___ EXCERPT PROVIDED

A Boston Post (attachment Lowell_Road_Race) clip contatins two articles. This content was uncovered from Barney Oldfield's personal scrapbook. A portion of the article is missing as the scrapbook was poorly constructed and maintained. The byline was given to long time sports writer Howard G. Reynolds who in 1921 was commissioned colonel on the staff of the Governor of Kentucky.
The first article is not a race report, but an item that was published September 8, 1909 for the morning of the Lowell Trophy. It previews the day's upcoming events and within that material is the starting lineup which corroborates the Indianapolis News September 8 article. The Boston Post article also lists the cash prizes available for the big race in the following manner:

  • 1st Place: $1,000
  • 2nd Place: $500
  • 3rd Place: $300
  • 4th Place: $200

The article bills the race as an international battle and expected 125,000 spectators although most would line the public roads and never purchase a ticket. A 10,000 seat grandstand was expected to sell out however. Lowell Automobile Club President John O. Heinze fueled speculation that one of the attendees would be United States President Howard Taft as well as Governors of Massachusetts and the neighboring states.
The starting time was announced as 10 AM. The article recounts the starting order as is outlined in the list above. While the information provided is superficial it is significant when referring to little known names such as Knox driver Joe Downey and Stoddard-Dayton pilot B.W. Shaw.
Downey was from Boston and reportedly inexperienced at road racing. Other sources tell us he was not only a race driver but also a bicyclist and aviator. The article indicates he drove "huge" horsepower cars in competition in Florida and New York. As for Shaw, he had scored a victory in the Bailey Trophy on the Readville track in June.
Two other lesser known drivers are Harry Cobe and Charles Basle.
A sidebar article reports on a day of time trials that apparently occured the day prior - September 7. Actually there were nine individual events as 11 had been planned but two were scratched for lack of entrants. According to the report spectator attendance was disappointing but no numbers are provided.
Barney Oldfield, who was not entered in the Lowell Trophy road race, was the star of day as he attempted to break mile speed records in a 120 HP Benz (known as the Prince Henry Benz) racer he owned prior to purchasing the Blitzen Benz in 1910. Oldfield set fast mile time of day at 39.9 seconds for the mile. This was, according to the article, 1.5 seconds short of the recognized record established by a driver identified only as Kilpatrick. The problem with reports like this is that the writer (in this case Howard Reynolds as noted earlier) it is unclear exactly what record is being referenced. In 1906 Fred Marriott drove a Stanley Steamer to a mile speed of 127.66 MPH or 38.0 seconds.

______

#### DIRECTIONS FOR THIS TASK
Summarize the passage on the Boston Post clipping in two sentences.

___ SUPPLIED ENTRIES

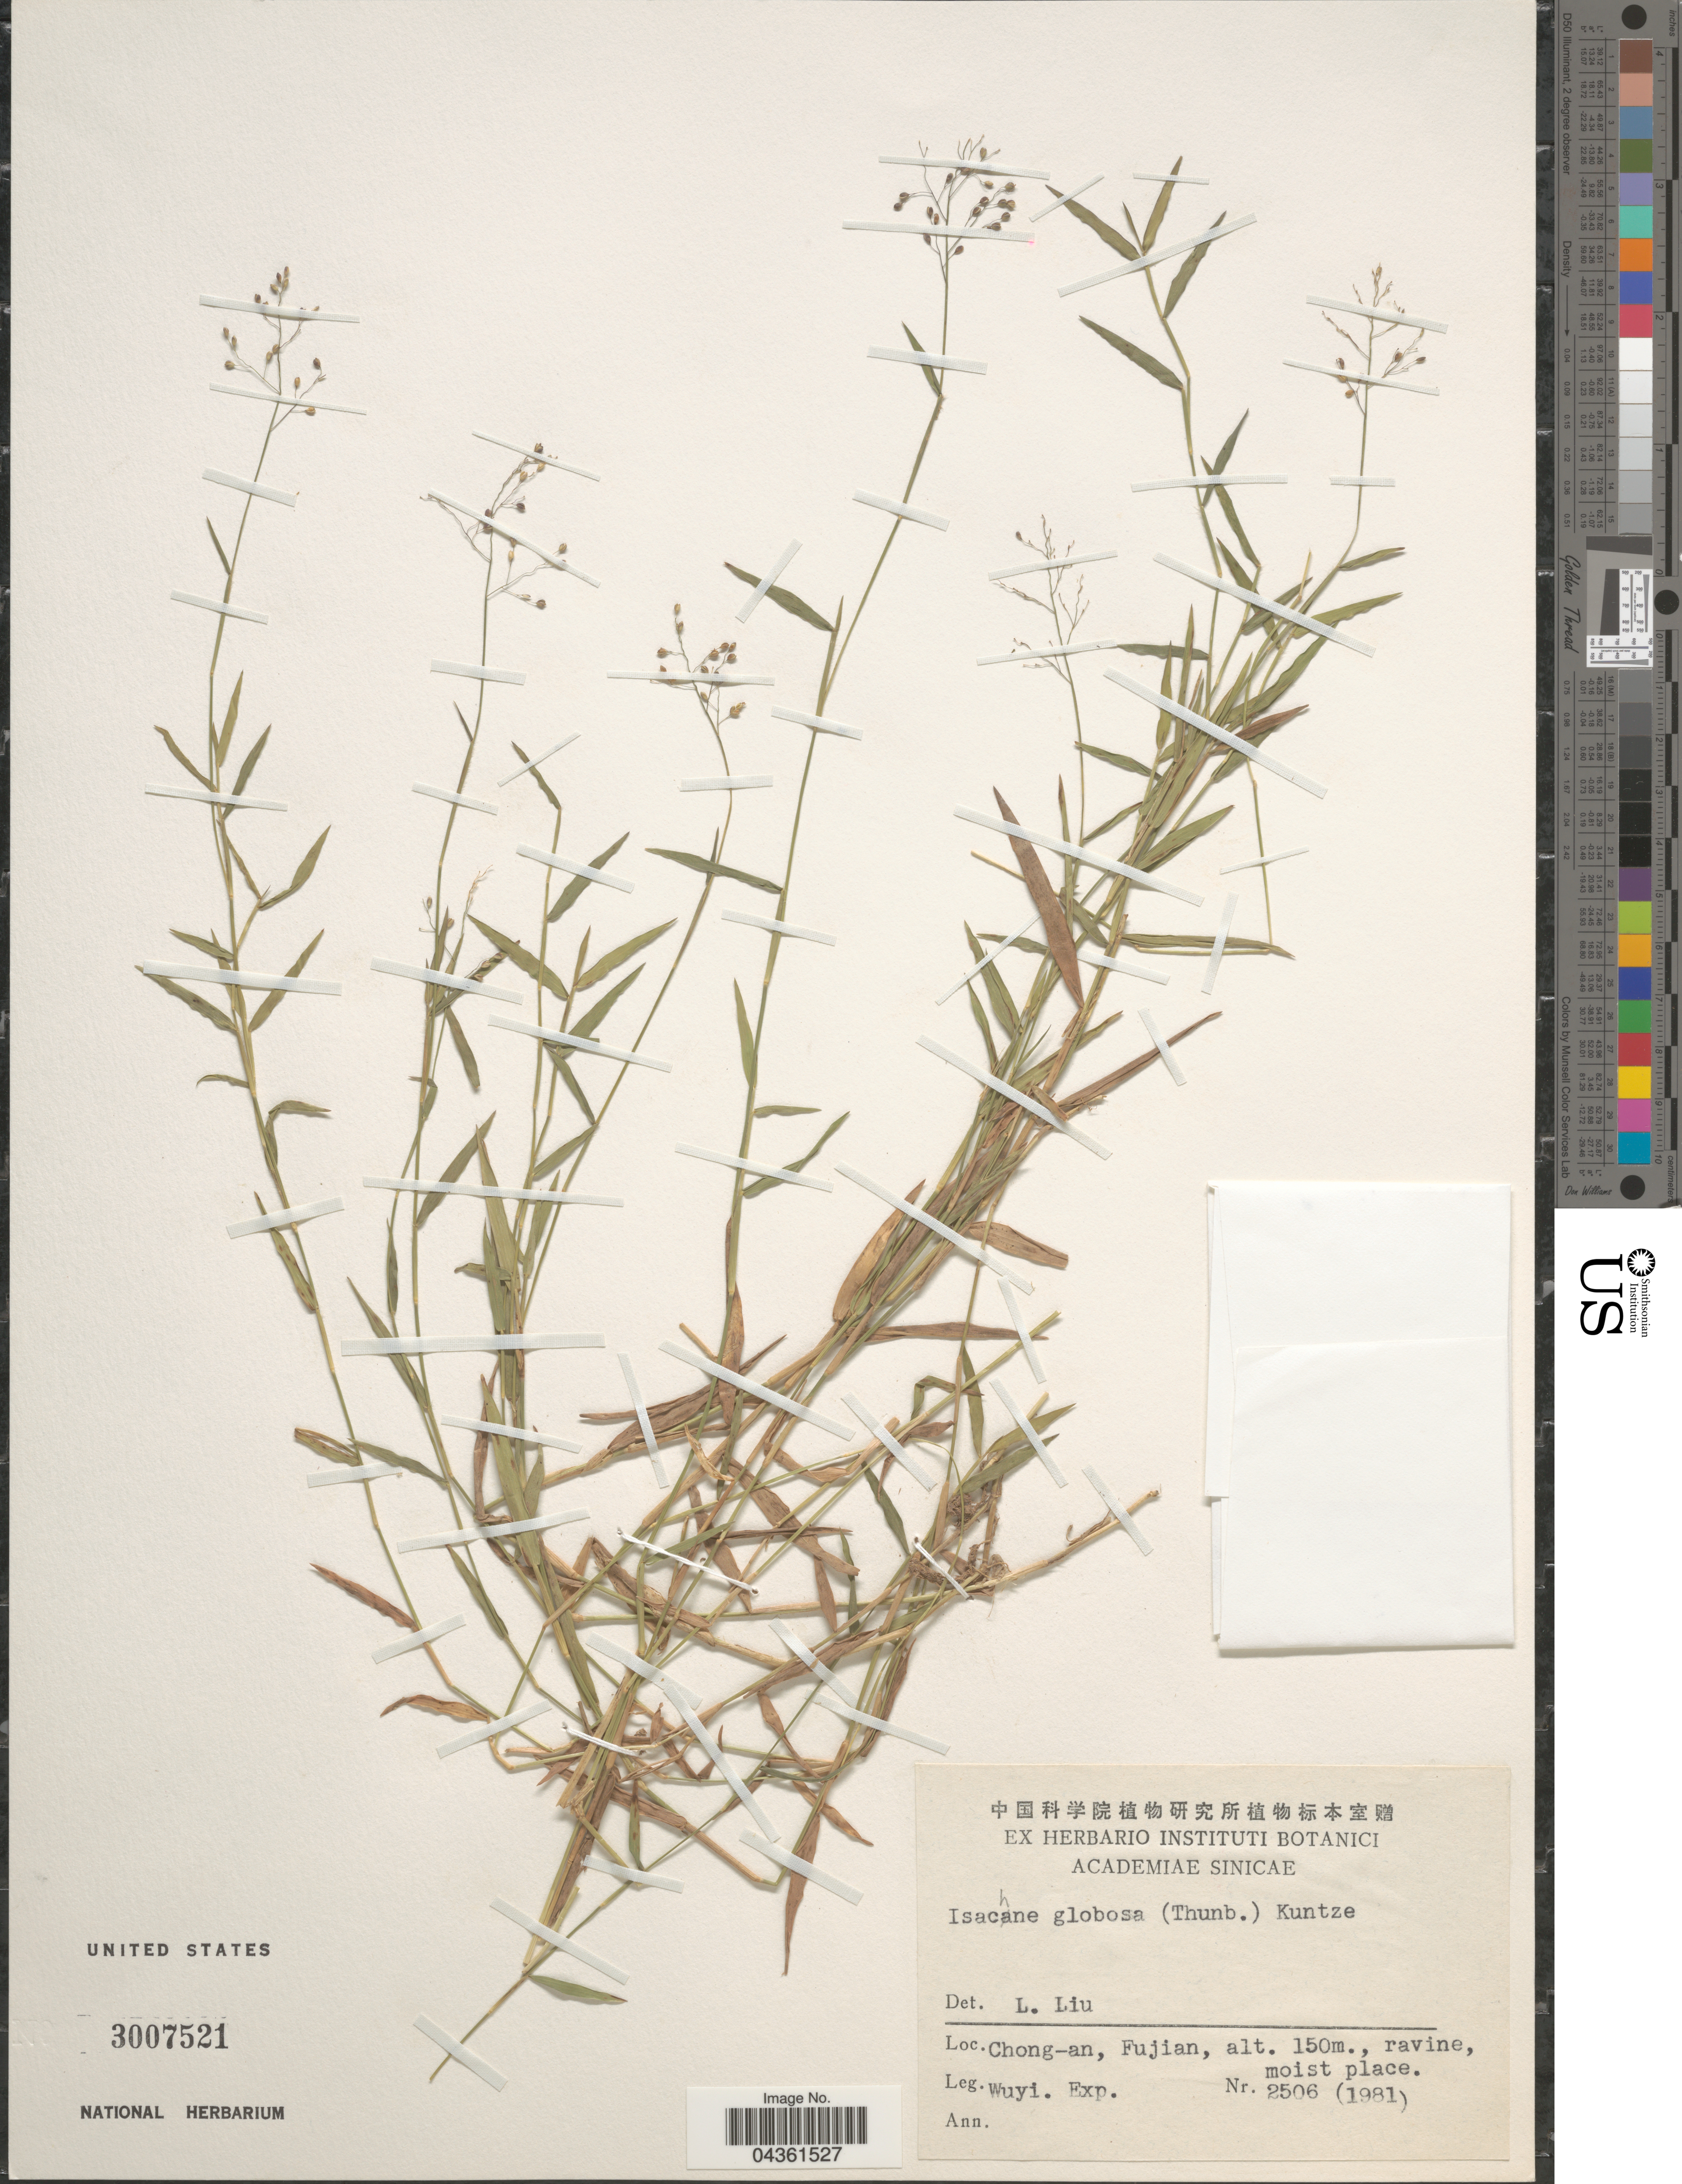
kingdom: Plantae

______
___ SUPPLIED ENTRIES

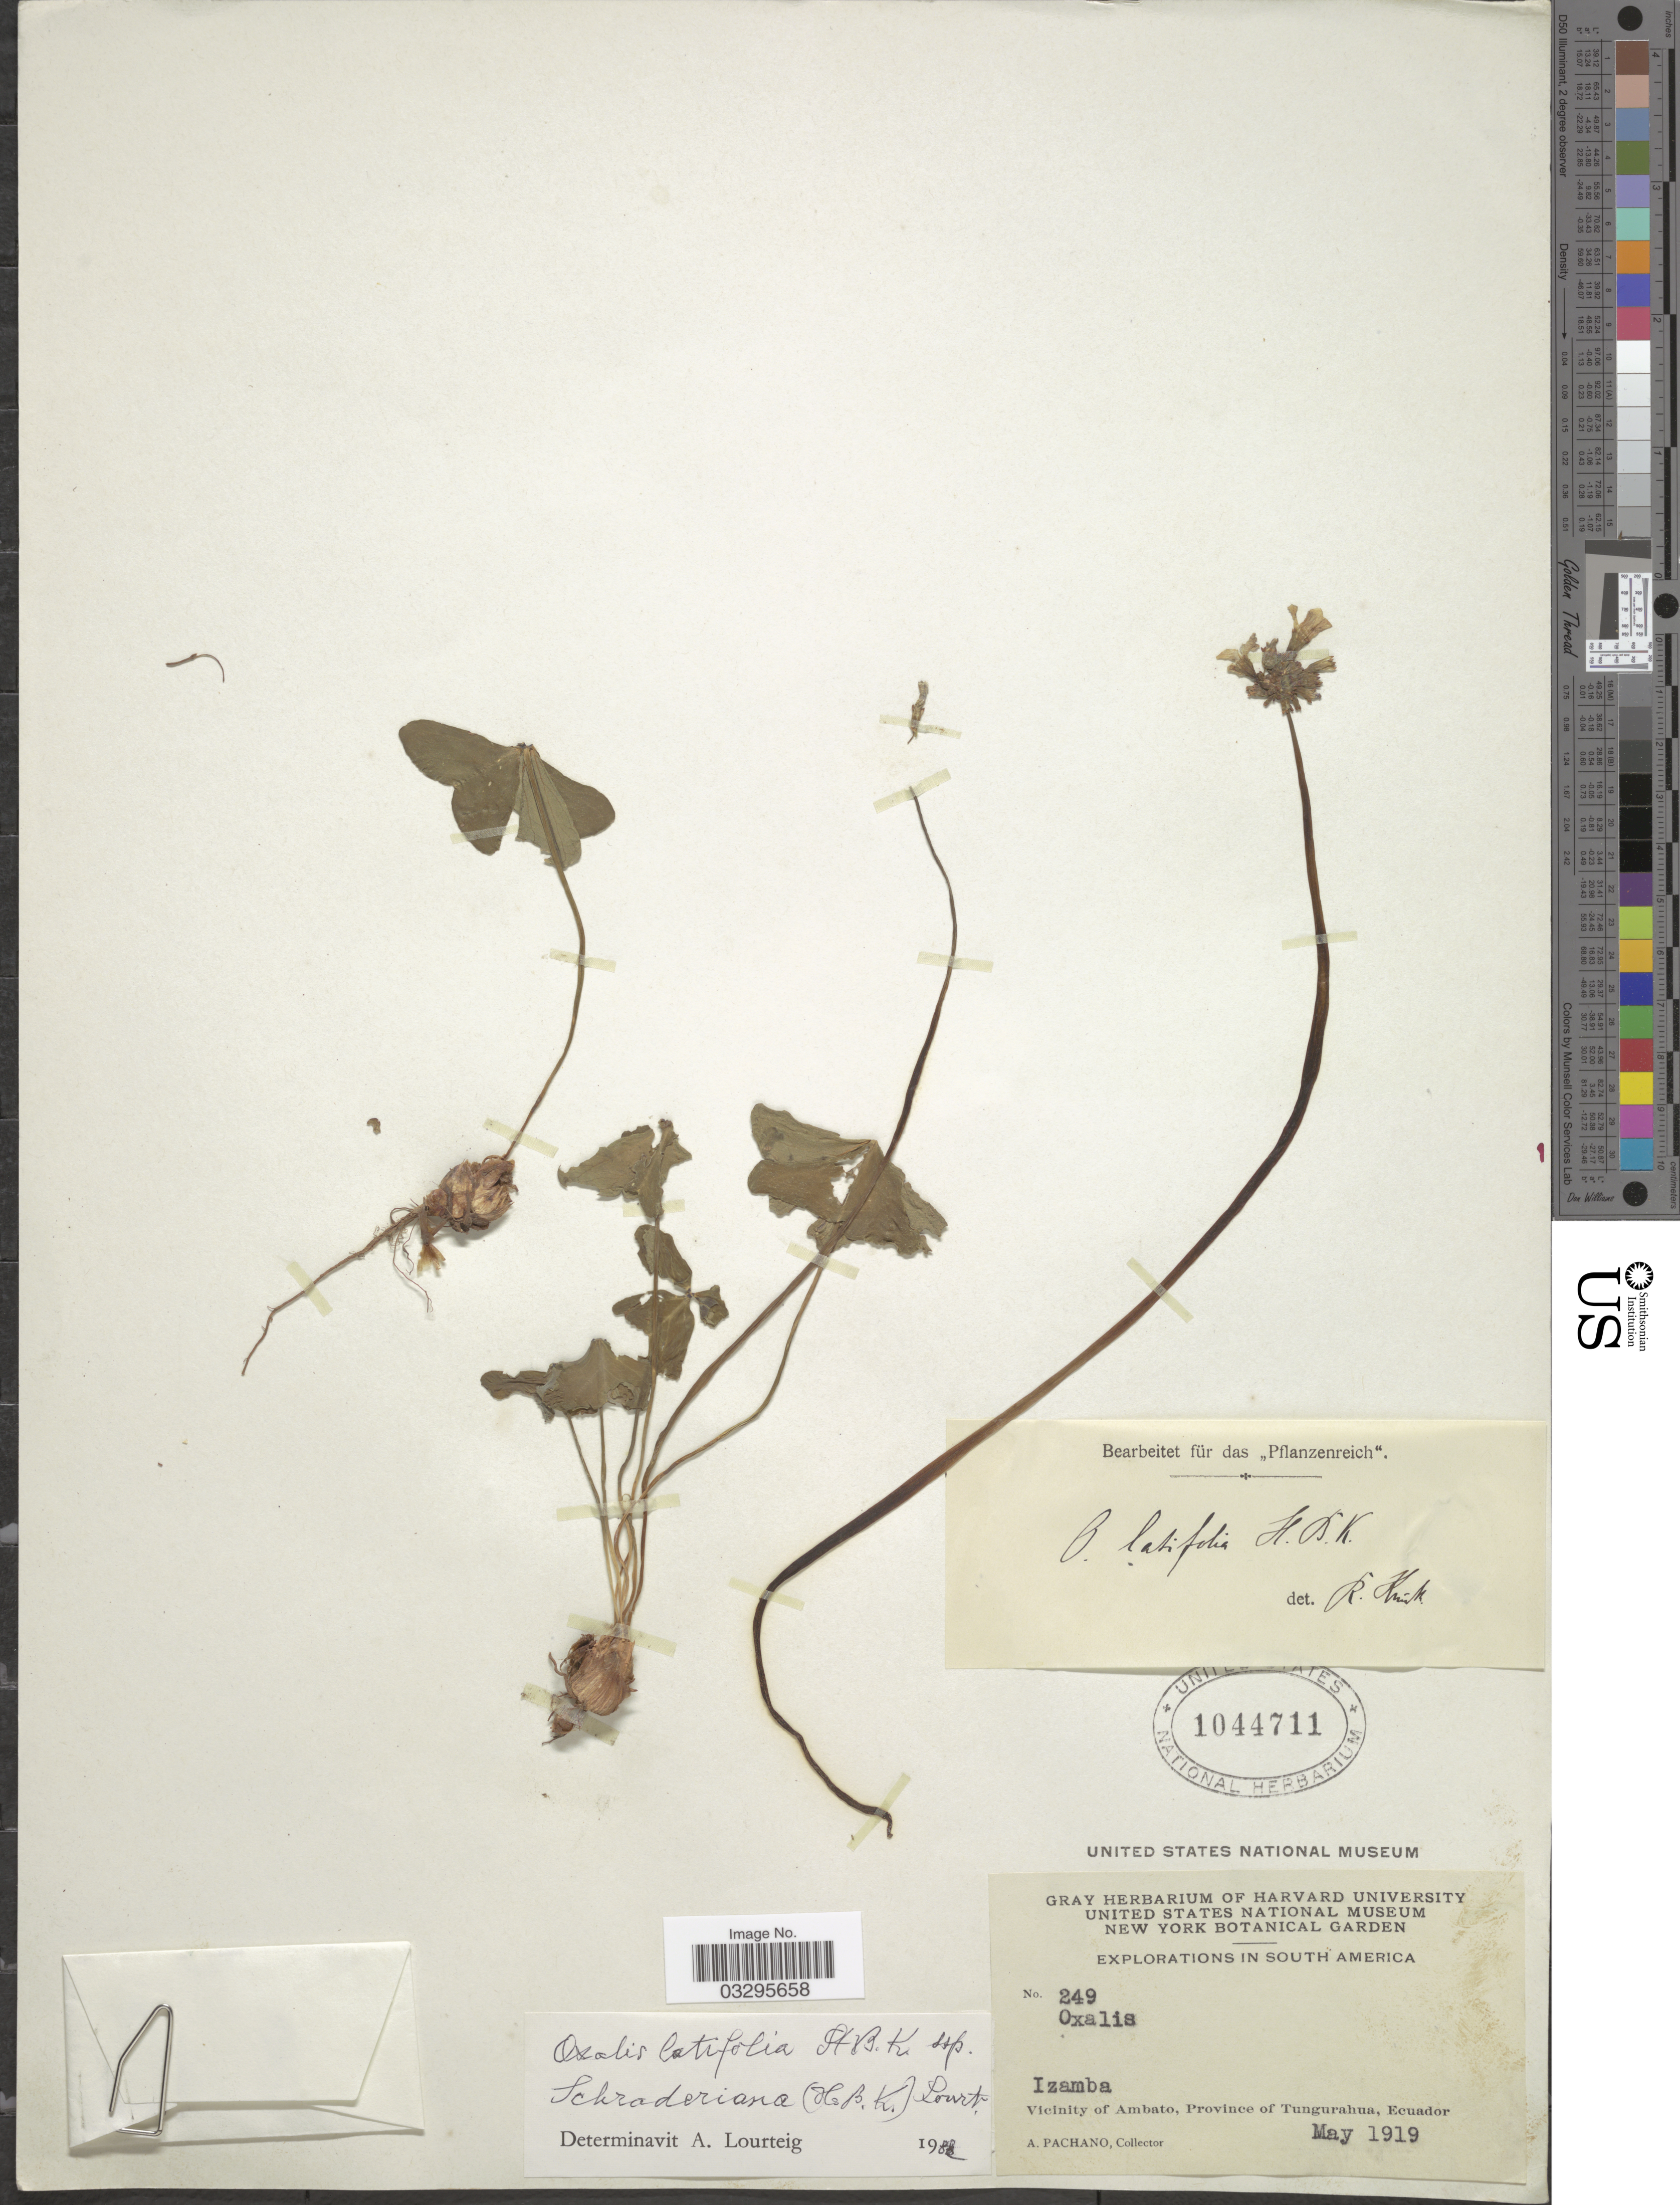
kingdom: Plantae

______

#### WORKED ANSWER
A Boston Post clipping from Barney Oldfield's personal scrapbook contains two articles, the first a preview published September 8, 1909, for the morning of the Lowell Trophy that gives the starting lineup, the cash prizes, and an expected crowd of 125,000. A sidebar reports on the time trials of September 7, when Oldfield, who was not entered in the road race, set the fastest mile time of the day at 39.9 seconds in a 120 HP Benz.